Expecting The Unexpected

Unintended Consequences of Granting Small Firms Exemptions from Securities Regulation

That’s the diplomatic title of a new paper by Feng Gao, Joanna Shuang Wu, and Jerold Zimmerman at the Simon School of Business Administration at the University of Rochester.  It was blogged on over at the Harvard Law School Corporate Governance Blog and is available for download.
“The paper discusses what the authors believe to be two non-mutually exclusive reasons can motivate managers to retain their firm’s non-accelerated filer status: (i) they believe that complying with Section 404 reduces shareholder value, and/or (ii) they believe that Section 404 reduces their private control benefits. The paper does not differentiate between these two motives. Rather, it documents that regulatory size thresholds in fact induce some firms to remain below the threshold and identifies the various methods used to accomplish this objective. “

My comment on the post is below. More info can be found on the Harvard Law School Corporate Governance Blog.

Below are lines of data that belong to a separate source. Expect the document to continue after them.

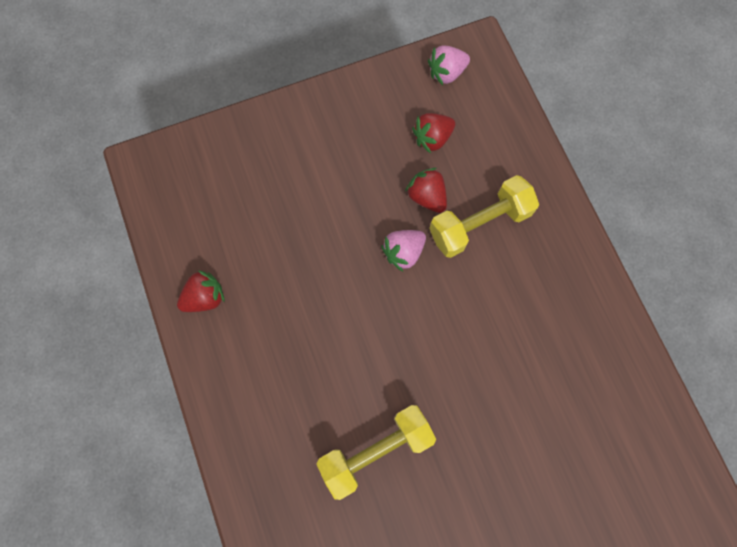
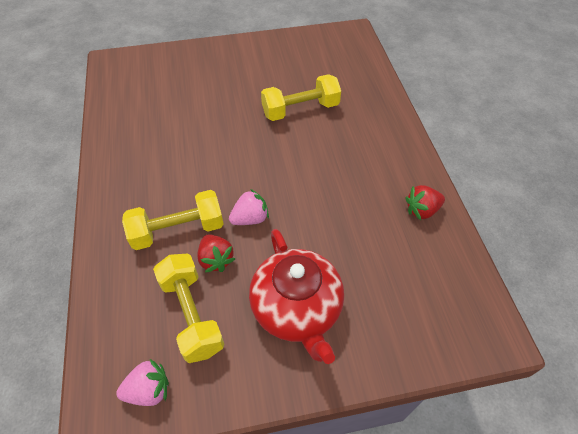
camera: 170 degrees left, 20 degrees down
red strawberry [412,113,455,154] -> yellow dumbbell [153,254,224,363]
none -> red teapot [249,229,344,364]

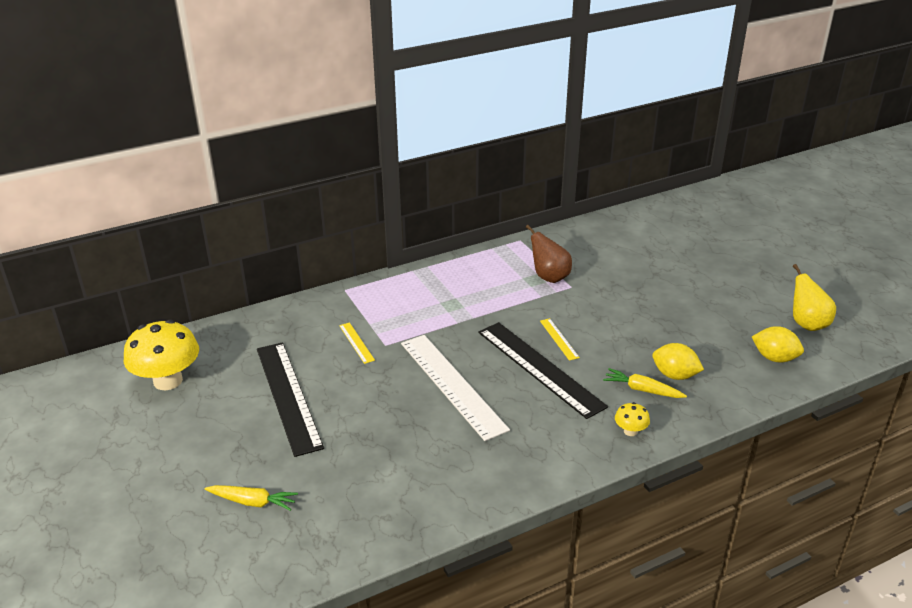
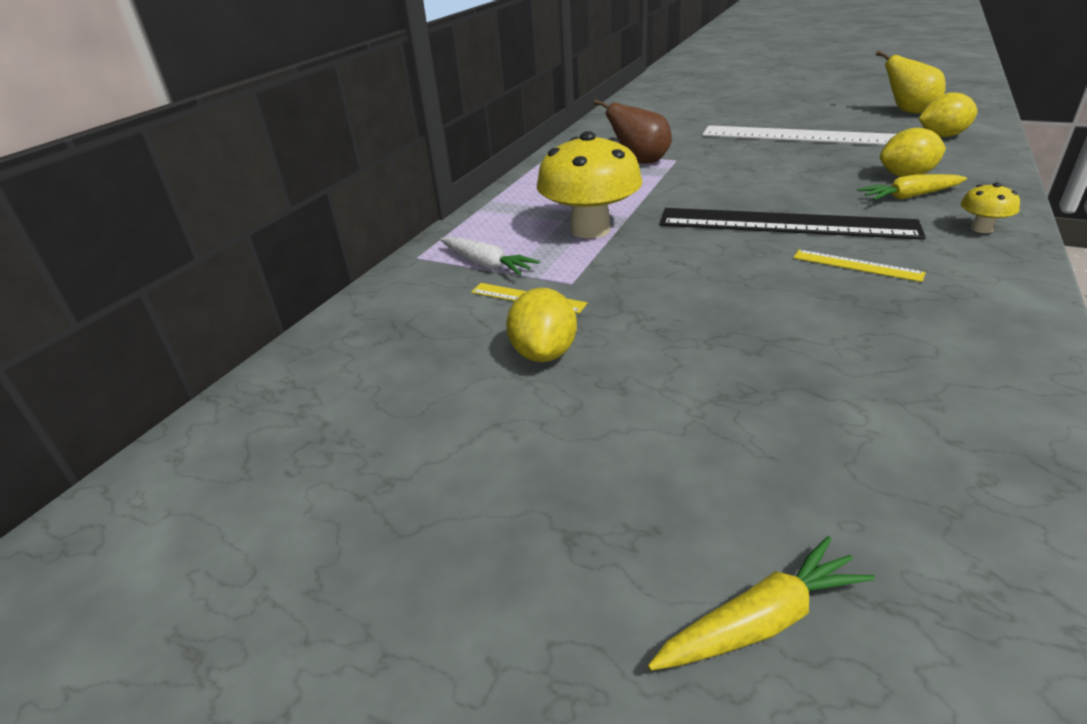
camera: 35 degrees left, 0 degrees up
yellow mushroom [124,320,199,390] -> yellow mushroom moved to [537,131,643,239]
black ruler [257,342,324,457] -> none
white ruler [401,335,510,441] -> white ruler moved to [702,125,896,145]
yellow ruler [540,318,580,361] -> yellow ruler moved to [793,250,926,282]
none -> white carrot [440,236,540,275]
none -> yellow lemon [506,288,577,362]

This paper is fascinating and I will blog about it this week. It should come as no surprise to anyone that “owners” of smaller public companies would actively try to stay under the limit for Sarbanes-Oxley and would actively lobby for the regulations to be delayed, delayed, and repealed.

I call them “owners” because these companies are usually closely held and controlled by a few folks who only take advantage of the capital raising, exit strategy, and prestige aspects of being a public company without accepting the responsibilility of true public ownership. In fact, the same reason was given by many companies, many very large, who reverted to being private rather than comply with Sarbanes-Oxley.

So the real question is: If cost is not the issue, as a small company well managed and well audited should have no trouble complying, then what is the real reason? These small “public” companies are often not well managed or transparent as measured by the standards of much larger public companies. I wrote about this back in December of 2006.